The vision of a continent spanning American Empire was incompatible with a Constitution modeled after the Roman Republic. Why wouldn’t that “new order for the ages” go the exact same route as the SPQR and become an autocratic Imperium? Jesus? Enlightened rationality? A Masonic deep state? The most likely explanation I can conceive is that the Founders envisioned a gradual expansion and thus a moderate transformation. But America expanded much quicker than Rome.
The great questions of history are not determined by constitutions, it is history which determines constitutions. And American history has determined that America will be an autocracy. The only question is whose autocracy, and whether the Bill of Rights will continue to exist under it.
When the Right talks about the Constitution, they almost exclusively mean the Bill of Rights within the context of serving the American people.
When the Left talks about the Constitution, they almost exclusively mean the HOA rules of the Articles or the subversive case law of the Warren Court, which heavily relied upon a warped reading of the Fourteenth Amendment which itself is highly sketchy due to being passed through brute coercion rather than consent. And of course, the Left’s reading is entirely focused on fulfilling the antiwhite vision of John Lennon’s “Imagine” in which random foreigners are not just made equal to, but exalted above real Americans.
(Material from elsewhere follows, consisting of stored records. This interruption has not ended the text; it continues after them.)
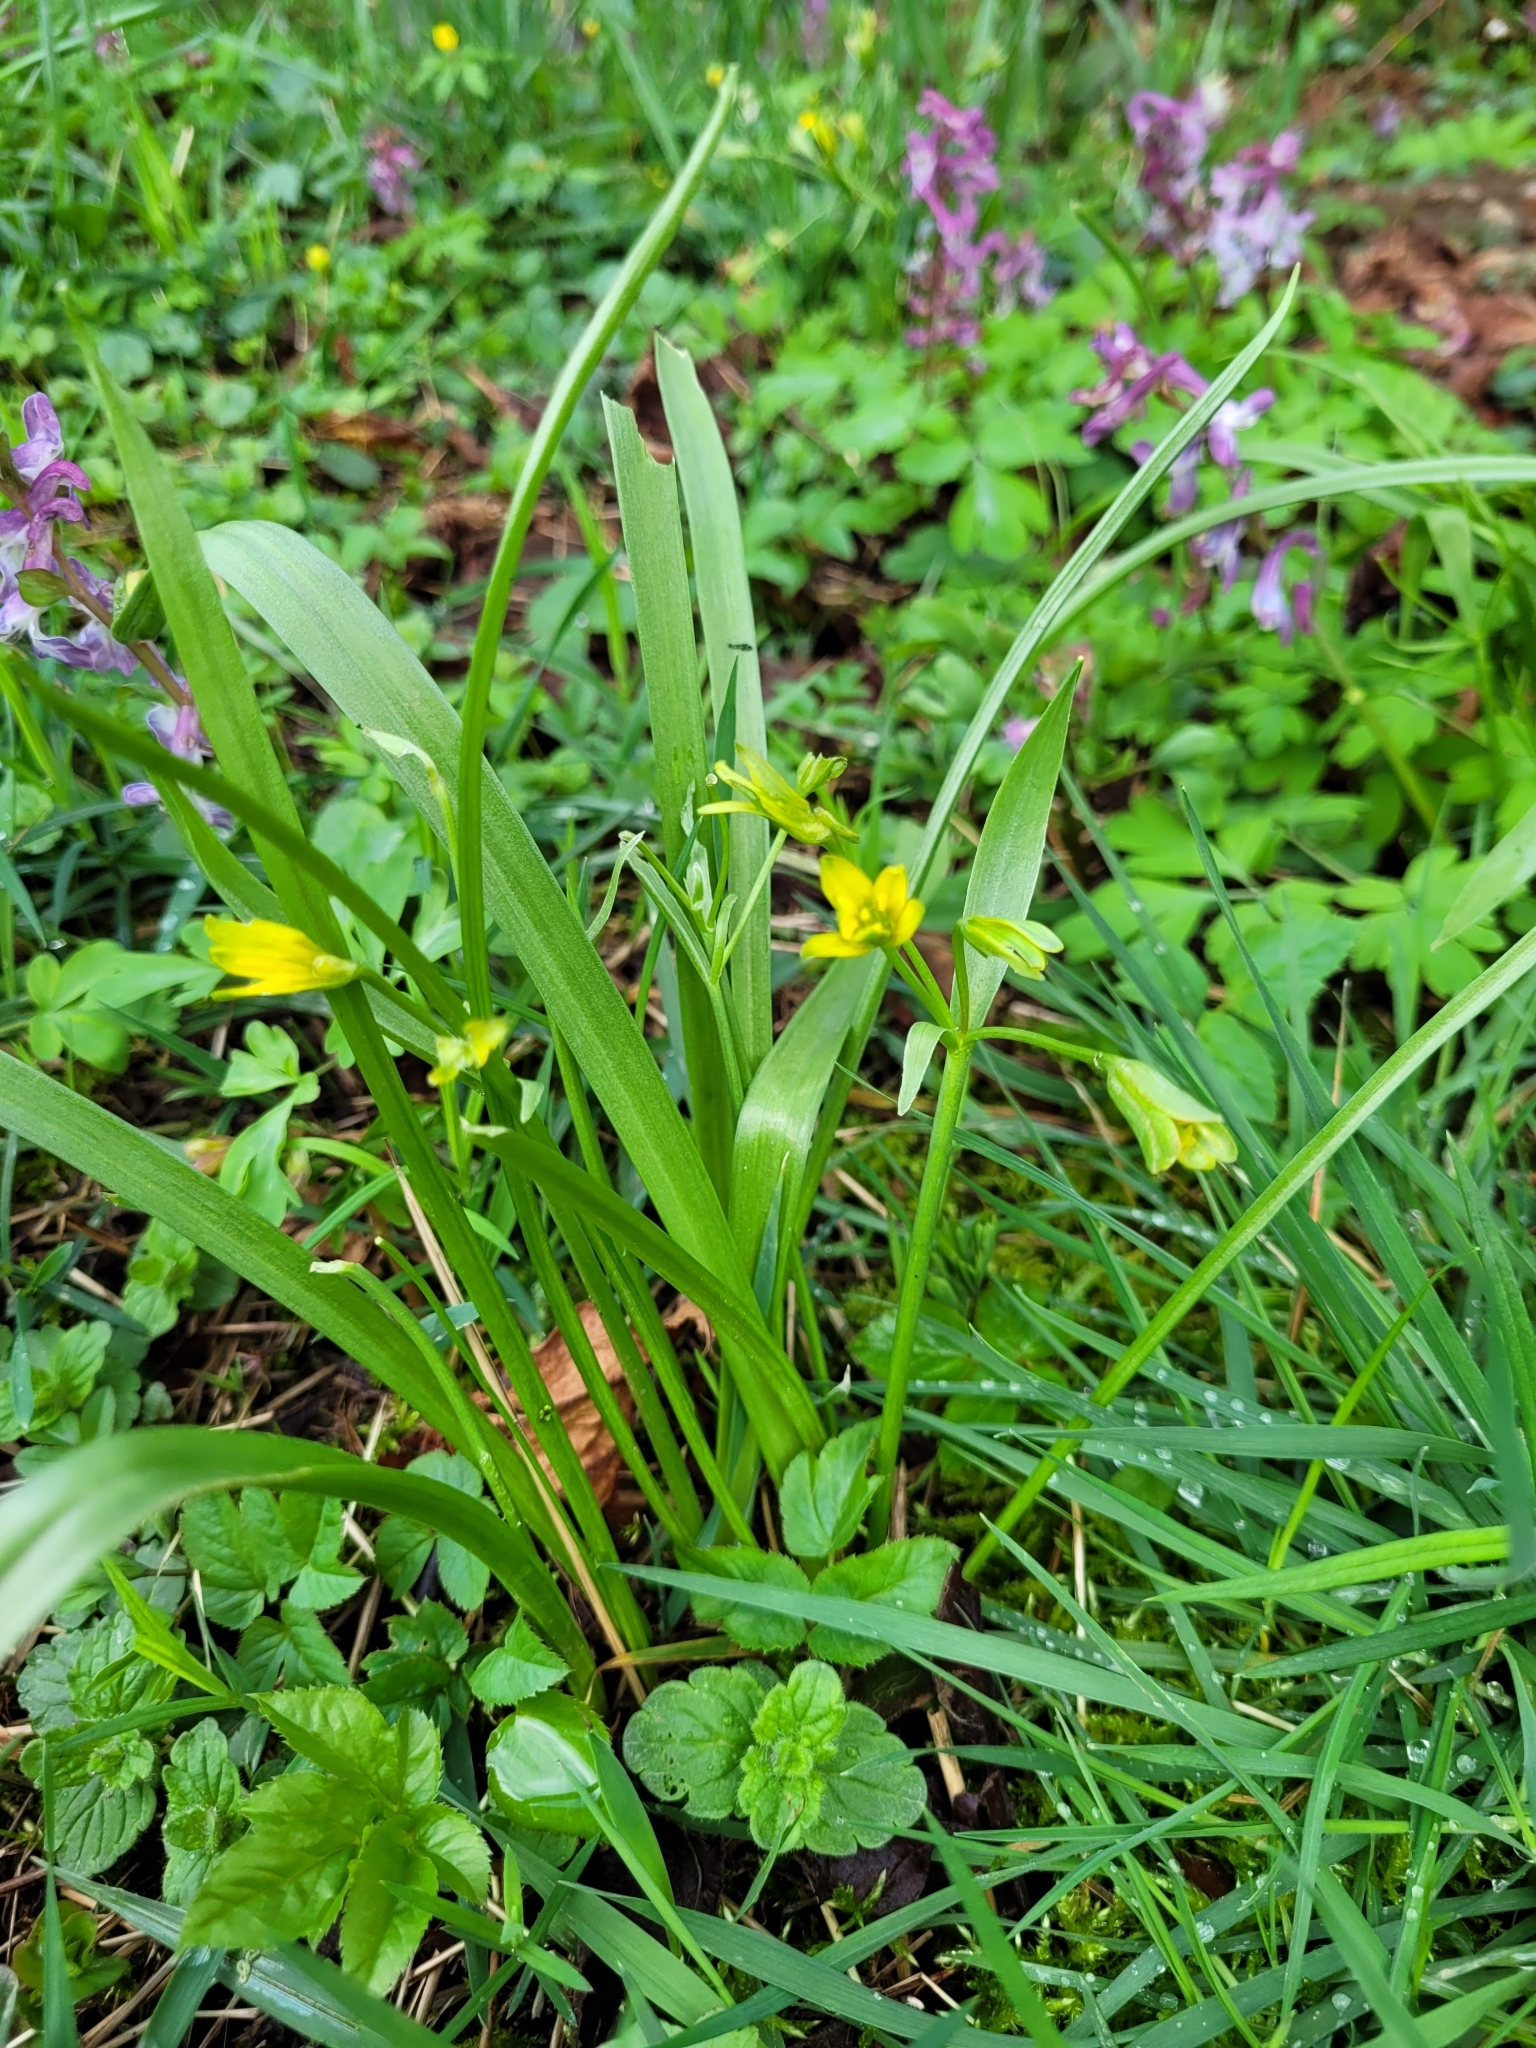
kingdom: Plantae
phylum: Tracheophyta
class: Liliopsida
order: Liliales
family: Liliaceae
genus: Gagea
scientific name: Gagea lutea
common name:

There is no “the Constitution” as in a single unbroken political tradition. The Bill of Rights was conceived more in opposition to the Articles than in tandem with them. The original order of 1791 was gravely wounded in the Civil War and its aftermath, was further mutilated by the Warren Court, and is now threatened with a final killing blow from a judicial insurrection.
For the Constitution of the Right to live, the Left’s may have to die.